Australian banks are no longer relying heavily on the wholesale funding markets. Instead it has turned to the retail deposit for low interest rates since the start of the global financial crisis.

Reserve Bank of Australia (RBA) Assistant Governor Guy Debelle disclosed on Monday that the four big Australian banks enjoyed an 11 per cent annual growth rate for deposits, which has overtaken the flat credit growth of 5 per cent.

However, Mr Debelle encouraged the banks to ensure their banks to have diverse sources of funds instead of relying heavily on deposits.

He suggested that banks look into covered bonds which were introduced in Australia in October to help banks diversify their source of funds, while having a minor impact on funding cost. ANZ and Westpac issued the covered bonds and raised $2.25 billion in the U.S. last week.

The issuance of covered bonds was the result of the approval in mid-October by the federal government of legislation which capped the value of such bonds issued by Australian banks to 8 per cent of their total balance sheet. The cap would help ensure that the banks would have a good mix of financing, Mr Debelle said at the Australian Securitisation Forum in Sydney.

"A world where the only source of funding available is secured is just not sustainable," Mr Debelle said.

Due to the change in funding base is the past four years, the big four banks raised the same amount of cash from the wholesale market but it share of total funding source has gone down.

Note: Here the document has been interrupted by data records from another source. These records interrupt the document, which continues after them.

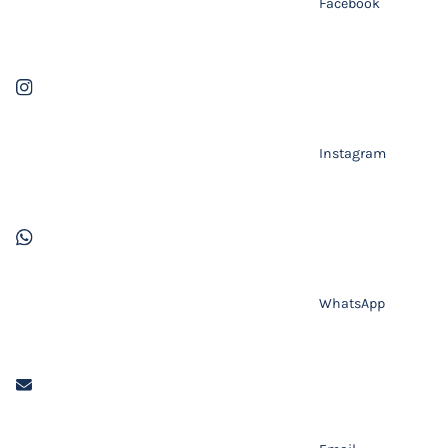
Facebook
Instagram
WhatsApp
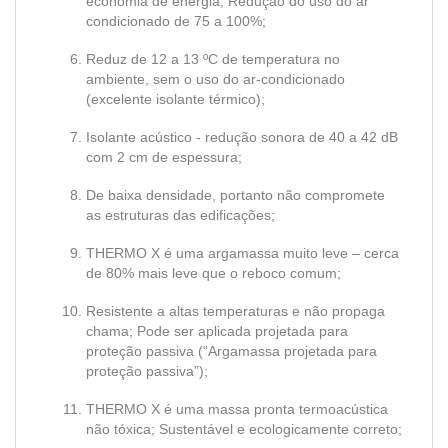
economia de energia; Redução do uso do ar
condicionado de 75 a 100%;
Reduz de 12 a 13 ºC de temperatura no
ambiente, sem o uso do ar-condicionado
(excelente isolante térmico);
Isolante acústico - redução sonora de 40 a 42 dB
com 2 cm de espessura;
De baixa densidade, portanto não compromete
as estruturas das edificações;
THERMO X é uma argamassa muito leve – cerca
de 80% mais leve que o reboco comum;
Resistente a altas temperaturas e não propaga
chama; Pode ser aplicada projetada para
proteção passiva (“Argamassa projetada para
proteção passiva”);
THERMO X é uma massa pronta termoacústica
não tóxica; Sustentável e ecologicamente correto;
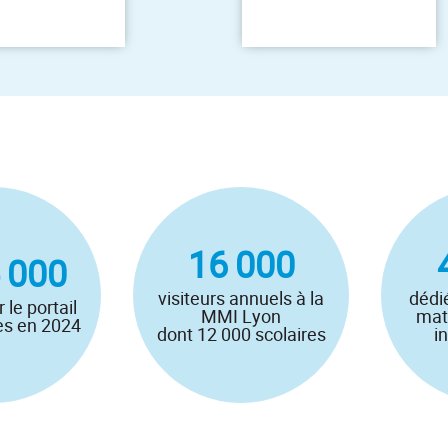
16 000
 000
visiteurs annuels à la
dédi
r le portail
MMI Lyon
mat
es en 2024
dont 12 000 scolaires
i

With the covered bonds, Mr Debelle said that Australian banks could raise up to $130 billion over the next few years as they tap new sources of funding.

The Commonwealth Bank is expected to release its maiden covered bond issue in euros within the week, while the National Australian Bank is also expected to issue its own covered bond soon.

"Any pricing gain obtained from issuing covered bonds is likely to be offset to some extent by a demand from unsecured debt holders for more compensation in the future.

"So I see the role of covered bonds as primarily broadening the potential investor base rather than a means of reducing overall funding costs for banks," Mr Debelle said.

Mark Bayley, senior credit strategist of Aquasia, agreed that while the bonds will provide banks with a new potential investor universe and improve their funding diversity, it will not bring down cost of funds.

"It does little to help the smaller, regional banks, building societies and credit unions lower their cost of funding and diversify their funding sources," The Australian quoted Mr Bayley.